After Sarepta Therapeutics overcame several regulatory hurdles to finally win FDA approval for its Duchenne muscular dystrophy (DMD) gene therapy Elevidys, the company now faces the prospect of more FDA scrutiny because a pivotal study on the drug has failed on the primary endpoint.
The endpoint, a measure of motor function called the North Star Ambulatory Assessment (NSAA), failed to reach statistical significance in the phase 3 EMBARK study, Sarepta said in a Monday release.
Despite this result, Sarepta Chief Scientific Officer Louise Rodino-Klapac, Ph.D., touted "clinically meaningful" effects seen across the trial's secondary endpoints. Speaking on a Monday conference call, Rodino-Klapac said Sarepta plans to file for a label expansion to treat "all DMD patients" and to convert the drug's accelerated approval into a traditional nod.
Sarepta CEO Doug Ingram said the study “met the standard" to show "evidence of effectiveness.” He added that the results show that the drug "alters" the course of disease in patients with DMD and that the company has had "encouraging" early discussions with the FDA about the data.
As the company proceeds with its regulatory interactions, Sarepta is planning for the "broadest possible label" from a supply and manufacturing perspective, Ingram added.
Despite Sarepta's optimism, investors saw things differently. The company's share price was down about 41% to $63.19 midday Tuesday.
In the study, investigators randomized a total of 125 DMD patients ages 4 to 7 to receive either Elevidys or placebo. After 52 weeks, researchers recorded patients' change in NSAA from baseline. Patients treated with the gene therapy experienced a 2.6-point increase in NSAA, compared with 1.9 for those on placebo. The result wasn't statistically significant.
The secondary endpoints included the change from baseline in a patient's time to rise from the floor and the change in a 10-meter walk or run time. Investigators also looked at the quantity of Elevidys dystrophin protein expression. Sarepta said these endpoints "demonstrated robust evidence for a clinically meaningful treatment benefit."

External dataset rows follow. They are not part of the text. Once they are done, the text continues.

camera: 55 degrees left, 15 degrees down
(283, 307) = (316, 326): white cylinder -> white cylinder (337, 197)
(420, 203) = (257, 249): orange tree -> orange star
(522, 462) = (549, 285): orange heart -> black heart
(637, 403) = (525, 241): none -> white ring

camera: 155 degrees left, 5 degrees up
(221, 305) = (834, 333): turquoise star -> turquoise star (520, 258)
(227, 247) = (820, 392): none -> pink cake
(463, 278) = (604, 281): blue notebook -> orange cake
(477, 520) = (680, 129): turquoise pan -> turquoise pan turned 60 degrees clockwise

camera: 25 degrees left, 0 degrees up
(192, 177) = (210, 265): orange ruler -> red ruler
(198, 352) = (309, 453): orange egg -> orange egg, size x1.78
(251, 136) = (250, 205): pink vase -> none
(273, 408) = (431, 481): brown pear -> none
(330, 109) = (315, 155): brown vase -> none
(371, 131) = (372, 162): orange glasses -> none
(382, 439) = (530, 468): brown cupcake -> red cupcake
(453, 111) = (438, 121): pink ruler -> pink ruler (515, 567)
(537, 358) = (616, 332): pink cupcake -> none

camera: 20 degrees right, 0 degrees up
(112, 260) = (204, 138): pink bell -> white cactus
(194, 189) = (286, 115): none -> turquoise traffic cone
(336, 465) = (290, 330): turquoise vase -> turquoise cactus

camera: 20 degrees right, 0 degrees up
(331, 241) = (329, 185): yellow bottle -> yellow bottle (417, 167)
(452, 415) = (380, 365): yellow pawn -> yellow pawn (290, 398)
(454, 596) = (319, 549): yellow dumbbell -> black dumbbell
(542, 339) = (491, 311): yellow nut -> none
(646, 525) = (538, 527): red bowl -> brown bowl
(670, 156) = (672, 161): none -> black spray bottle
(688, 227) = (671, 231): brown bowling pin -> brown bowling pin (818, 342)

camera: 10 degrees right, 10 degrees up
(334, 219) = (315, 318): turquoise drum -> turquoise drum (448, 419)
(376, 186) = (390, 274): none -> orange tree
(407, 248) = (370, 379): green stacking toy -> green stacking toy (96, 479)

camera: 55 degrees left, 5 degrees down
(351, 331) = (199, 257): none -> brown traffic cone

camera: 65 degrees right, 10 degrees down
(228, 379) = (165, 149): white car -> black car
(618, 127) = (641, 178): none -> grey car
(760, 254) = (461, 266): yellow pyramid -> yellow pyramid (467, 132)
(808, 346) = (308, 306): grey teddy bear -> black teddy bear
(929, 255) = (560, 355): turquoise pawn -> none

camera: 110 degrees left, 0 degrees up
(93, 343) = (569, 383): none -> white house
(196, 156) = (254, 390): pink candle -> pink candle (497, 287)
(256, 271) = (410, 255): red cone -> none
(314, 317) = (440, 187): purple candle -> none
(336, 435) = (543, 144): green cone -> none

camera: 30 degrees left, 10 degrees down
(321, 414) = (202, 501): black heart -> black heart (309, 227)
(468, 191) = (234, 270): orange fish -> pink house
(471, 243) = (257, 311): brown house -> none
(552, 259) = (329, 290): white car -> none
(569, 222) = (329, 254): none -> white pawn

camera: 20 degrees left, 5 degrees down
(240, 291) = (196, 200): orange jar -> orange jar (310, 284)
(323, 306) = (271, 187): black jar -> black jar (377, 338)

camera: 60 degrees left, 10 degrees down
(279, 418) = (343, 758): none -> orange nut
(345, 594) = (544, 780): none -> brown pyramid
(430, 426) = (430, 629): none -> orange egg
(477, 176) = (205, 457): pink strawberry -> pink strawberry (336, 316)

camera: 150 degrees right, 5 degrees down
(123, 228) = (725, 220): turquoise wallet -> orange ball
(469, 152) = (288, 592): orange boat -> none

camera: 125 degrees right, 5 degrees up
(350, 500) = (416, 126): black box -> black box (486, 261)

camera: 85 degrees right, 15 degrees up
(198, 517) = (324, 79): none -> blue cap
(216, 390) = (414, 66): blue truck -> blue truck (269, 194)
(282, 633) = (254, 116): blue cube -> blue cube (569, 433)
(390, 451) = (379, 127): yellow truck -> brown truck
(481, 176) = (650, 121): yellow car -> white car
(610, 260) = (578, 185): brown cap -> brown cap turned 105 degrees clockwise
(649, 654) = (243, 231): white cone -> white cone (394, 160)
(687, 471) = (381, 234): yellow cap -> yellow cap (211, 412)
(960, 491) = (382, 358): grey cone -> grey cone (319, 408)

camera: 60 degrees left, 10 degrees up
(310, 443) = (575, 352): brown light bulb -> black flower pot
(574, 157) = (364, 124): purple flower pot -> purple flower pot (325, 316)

On the time to rise from the floor, patients treated with the drug experienced a 0.64-second improvement versus placebo. On the 10-meter distance test, the drug was associated with a 0.42-second improvement versus placebo, Sarepta said.
Elevidys won an accelerated FDA approval back in June to treat ambulatory patients ages 4 to 5 years with a confirmed mutation in the DMD gene. Sarepta is charging $3.2 million for the one-time gene therapy.
Before the approval, an FDA advisory committee meeting resulted in a 8-6 vote in favor of the therapy’s risk-benefit profile.
Elevidys and Sarepta traveled a long road to the accelerated approval that included clinical holds in 2018 and 2021.